Obwohl die ersten Jugendlichen im November in den Sicherheitstrakt in Dreiborn einzogen, sind weiterhin Minderjährige im Erwachsenengefängnis eingesperrt, angeordnet durch das Jugendgericht.
Das überrascht nicht. Jugendrichter und Staatsanwaltschaft hatten in der Vergangenheit vehement von der Politik gefordert, an der Inhaftierung von Minderjährigen in Schrassig als ultima ratio festzu halten, sie wollen auf dieses Erziehungsmittel partout nicht verzichten. „Auf keinen Fall“ dürfe eine geschlossene Jugendanstalt in Dreiborn die Unterbringung im Erwachsenengefängnis ersetzen, schrieben sie im gemeinsamen Gutachten zur Unité de securité im Juni 2014. In Ausnahmefällen, darauf bestanden sie, sollte eine Jugendhaft in Schrassig erlaubt bleiben.
Dabei war die geschlossene Jugendanstalt in Dreiborn ursprünglich als Ersatz für Schrassig gebaut worden und hatte die blau-rot-grüne Regierung selbst die Modernisierung des Jugendschutzes als „Priorität“ angekündigt. Die Reform liegt immer noch nicht vor. Seit Jahrzehnten wird Luxemburg vom Antifolterkomitee des Europarats und Kinderrechtlern scharf kritisiert, weil es Minderjährige im Erwachsenengefängnis einsperrt, wissend, dass dort geeignete Infrastrukturen fehlen, um sie adäquat zu betreuen und auf ein Leben ohne Delinquenz vorzubereiten.
Wer also gedacht hatte, mit der Eröffnung der Unité de securité wäre es vorbei mit den Negativschlagzeilen, liegt falsch. Dabei ist der Trakt nicht einmal vollbelegt, sondern bloß zu einem Drittel. Auch Sicherheitsaspekte können kein Grund sein; der Direktor von Dreiborn hält seine Anstalt für delinquente Jugendliche für „angemessen sicher“; im Motivenbericht zur Unisec stand, deren Sicherheitsparameter seien „identisch“ mit denen des Regelstrafvollzugs. Fragt sich also, welche schweren Jungs in Schrassig sitzen und welche sinnvollen Aktivitäten ihnen bleiben, jetzt, da Freizeitmaterial und erzieherisches Personal nach Dreiborn abgezogen wurden? Was hat ihre Haft in Schrassig mit Jugendschutz und Kindeswohl zu tun?
Wie es scheint, hat Justizminister Félix Braz den Kampf verloren (wenn er ihn denn jemals ernsthaft geführt hat) und kann offenbar inzwischen damit leben, dass Luxemburg Jahr um Jahr international bezüglich der Einhaltung von Kinderrechten kritisiert wird.

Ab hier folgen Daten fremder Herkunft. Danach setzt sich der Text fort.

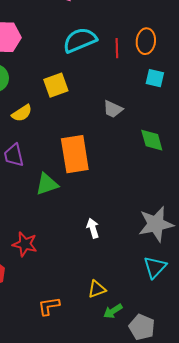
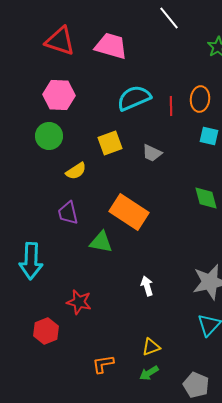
gray trapezoid: (113, 109) -> (152, 153), moved
orange rectangle: (75, 154) -> (129, 212), turned -48
green triangle: (47, 184) -> (101, 242), turned 30
green arrow: (113, 311) -> (149, 373), moved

Die Reform des neuen Jugendschutzgesetzes soll demnächst im Regierungsrat grünes Licht bekommen, und auch die Jugendrichter? Dieselben Jugendrichter und Staatsanwälte waren übrigens dagegen, die Einführung eines Jugendstrafrechts auch nur anzudenken.
Das zeugt nicht nur von politischer Schwäche, denn der Grüne Braz hatte es wie kein anderer in der Hand, die entsprechende Rechtsgrundlage zu ändern und die traurige Praxis ein für alle mal abzustellen. Ausgerechnet jene Richter, die sich sonst jegliche politische Einmischung verbieten und direkt forsche Stellungnahmen schreiben, sobald sie auch nur den Hauch eines Verdacht einer solchen Einmischung haben, hätten sich dann durchgesetzt. Es ist auch sachlich fragwürdig. Wenn es wirklich um den Jugendschutz geht, wie ist dann eine Unterbringung in einem halb leeren Jugendtrakt ohne entsprechende Betreuung zu rechtfertigen?
Noch bemerkenswerter an dem Trauerspiel ist eigentlich nur noch, dass derjenige, der Jugendliche qua Amt vertreten und über die Einhaltung ihrer Rechte wachen soll, der Kinderrechtsbeauftragte René Schlechter, wohl um die eingesperrten Jugendlichen weiß – sich jedoch bis heute nicht zu ihrer misslichen Lage geäußert hat.